I am dealing with an unbalanced classification problem, where my negative class is 1000 times more numerous than my positive class. My strategy is to train a deep neural network on a balanced (50/50 ratio) training set (I have enough simulated samples), and then use an unbalanced (1/1000 ratio) validation set to select the best model and optimise the hyperparameters.
Since the number of parameters is significant, I want to use scikit-learn RandomizedSearchCV, i.e. a random grid search.
To my understanding, sk-learn GridSearch applies a metric on the training set to select the best set of hyperparameters. In my case however, this means that the GridSearch will select the model that performs best against a balanced training set, and not against more realistic unbalanced data.
My question would be: is there a way to grid search with the performances estimated on a specific, user-defined validation set?
As suggested in comments, the thing you need is PredefinedSplit. It is described in the question here
As about the working, you can see the example given in the documentation:
from sklearn.model_selection import PredefinedSplit
X = np.array([[1, 2], [3, 4], [1, 2], [3, 4]])
y = np.array([0, 0, 1, 1])
#This is what you need
test_fold = [0, 1, -1, 1]
ps = PredefinedSplit(test_fold)
ps.get_n_splits()
#OUTPUT
2
for train_index, test_index in ps.split():
print("TRAIN:", train_index, "TEST:", test_index)

==================================================

* **TASKS AND EXERCISES**
**A)** Which lines in the entries below contain the string "qUnion"? Collect each of them.
**B)** Can you carry the forum thread above, about grid searching against a user-defined validation set, forward from its last line?

==================================================

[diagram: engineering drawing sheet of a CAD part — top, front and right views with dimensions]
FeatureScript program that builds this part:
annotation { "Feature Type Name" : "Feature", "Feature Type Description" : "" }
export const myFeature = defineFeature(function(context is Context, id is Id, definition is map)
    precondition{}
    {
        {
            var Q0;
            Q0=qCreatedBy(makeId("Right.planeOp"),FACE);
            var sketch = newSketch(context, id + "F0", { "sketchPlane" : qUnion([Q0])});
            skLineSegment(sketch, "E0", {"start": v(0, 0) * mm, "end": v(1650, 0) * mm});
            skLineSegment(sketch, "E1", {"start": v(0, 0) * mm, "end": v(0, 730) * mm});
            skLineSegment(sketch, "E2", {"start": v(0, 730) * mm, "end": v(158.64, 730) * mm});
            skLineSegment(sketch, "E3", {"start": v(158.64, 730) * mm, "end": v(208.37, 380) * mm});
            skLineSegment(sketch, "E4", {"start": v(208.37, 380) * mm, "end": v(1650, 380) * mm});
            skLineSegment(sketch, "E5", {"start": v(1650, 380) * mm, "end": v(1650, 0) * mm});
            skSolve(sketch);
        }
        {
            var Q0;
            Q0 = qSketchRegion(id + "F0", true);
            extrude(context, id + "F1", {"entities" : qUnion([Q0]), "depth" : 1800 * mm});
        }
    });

==================================================

* **ANSWERS BY TASK**
**A)**
            var sketch = newSketch(context, id + "F0", { "sketchPlane" : qUnion([Q0])});
            extrude(context, id + "F1", {"entities" : qUnion([Q0]), "depth" : 1800 * mm});

**B)**
X_train, X_test = X[train_index], X[test_index]
y_train, y_test = y[train_index], y[test_index]
#OUTPUT
TRAIN: [1 2 3] TEST: [0]
TRAIN: [0 2] TEST: [1 3]
As you can see here, you need to assign the test_fold a list of indices, which will be used to split the data. -1 will be used for index of samples, which are not included in validation set.
So in the above code, test_fold = [0, 1, -1, 1] says that in 1st validation set (indices in samples, whose value =0 in test_fold), index 0. And 2nd is where test_fold have value =1, so index 1 and 3.
But when you say that you have X_train and X_test, if you want your validation set only from X_test, then you need to do the following:
my_test_fold = []
# put -1 here, so they will be in training set
for i in range(len(X_train)):
my_test_fold.append(-1)
# for all greater indices, assign 0, so they will be put in test set
for i in range(len(X_test)):
my_test_fold.append(0)
#Combine the X_train and X_test into one array:
import numpy as np
clf = RandomizedSearchCV( ... cv = PredefinedSplit(test_fold=my_test_fold))
clf.fit(np.concatenate((X_train, X_test), axis=0), np.concatenate((y_train, y_test), axis=0))